The study demonstrates that in near-field conditions at Stromboli, tsunami waveforms and periods are largely insensitive to variations in landslide volume, source position, and dynamics, indicating that local bathymetry and dispersion quickly regulate the wave to a characteristic form (T≈55 s at PLB). This invariance, coupled with the strong empirical link between amplitude and landslide volume using granular-flow scaling, enables rapid hazard assessment: near-source gauges can infer slide volume from early wave height, even when detailed source parameters are unknown. The source localization and celerity estimates confirm underwater continuation of PDCs to ~105 m depth, informing realistic source depths for modeling. The early warning algorithm, tailored to local sea-state and tsunami periods, detects events within seconds of onset, providing crucial lead time (minutes) for coastal alerts when propagation distances are short (<10 min to shore). Agreement between granular empirical models and NHWAVE simulations validates the use of simplified empirical tools for operational estimation while acknowledging their domain of applicability. Together, the integrated sensing, modeling, and detection pipeline addresses the challenge of mitigating volcanic tsunamis where conventional earthquake-based systems struggle.

This work provides unprecedented near-source records of volcanic tsunamis generated by PDCs at Stromboli and shows that, despite variability in landslide volumes and dynamics, tsunami waveform and period at near-field stations remain stable. A granular-flow empirical framework reliably converts early wave amplitude into first-order slide volume, consistent with advanced NHWAVE simulations. The bespoke STA/LTA detection system achieves rapid, robust tsunami identification, enabling civil protection to issue timely alerts in scenarios with very short coastal arrival times. The approach—combining near-source seabed pressure gauges, rapid source localization, empirical volume estimation, and automated detection—offers a practical template for other volcanoes and landslide-prone coasts.
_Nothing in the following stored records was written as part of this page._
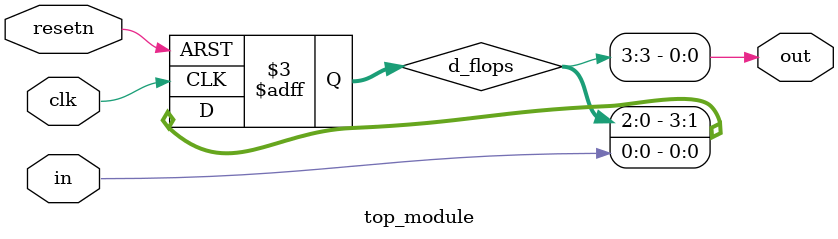
<source format=sv>
module top_module (
  input clk,
  input resetn,
  input in,
  output out
);
  
  reg [3:0] d_flops;
  
  always @(posedge clk or negedge resetn) begin
    if (!resetn) begin
      d_flops <= 4'b0;
    end else begin
      d_flops <= {d_flops[2:0], in};
    end
  end
  
  assign out = d_flops[3];
  
endmodule

</source>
Future work should expand 3D experimental datasets, refine empirical relations across diverse bathymetries and source types, integrate precomputed inundation scenarios linked to real-time amplitudes, and extend networks to ensure redundancy and coverage for larger or more complex flank-failure events.

• Generalizability: Findings are derived from Stromboli’s specific geometry and bathymetry; waveform invariance and empirical relationships may differ elsewhere.
• Instrumentation exposure: The near-source PDC gauge was impacted/damaged during one event, reducing redundancy during critical windows.
• Limited event set: Results are based on a small number of near-field volcanic tsunamis; broader statistics are needed.
• Source parameter uncertainty: Some parameters (e.g., 2021 PDC front velocity) were assumed due to poor visibility; empirical models depend on estimates of h, b, F_r, γ.
• Empirical/model assumptions: Granular-flow equations and truncated secant volume shapes simplify complex physics; few 3D experiments exist to capture lateral variability; solid-block models overestimate amplitudes.
• Near-field focus: Deep-water attenuation and far-field dispersion behavior were not the primary focus; applicability to deeper deployments may be limited by strong attenuation of relevant periods.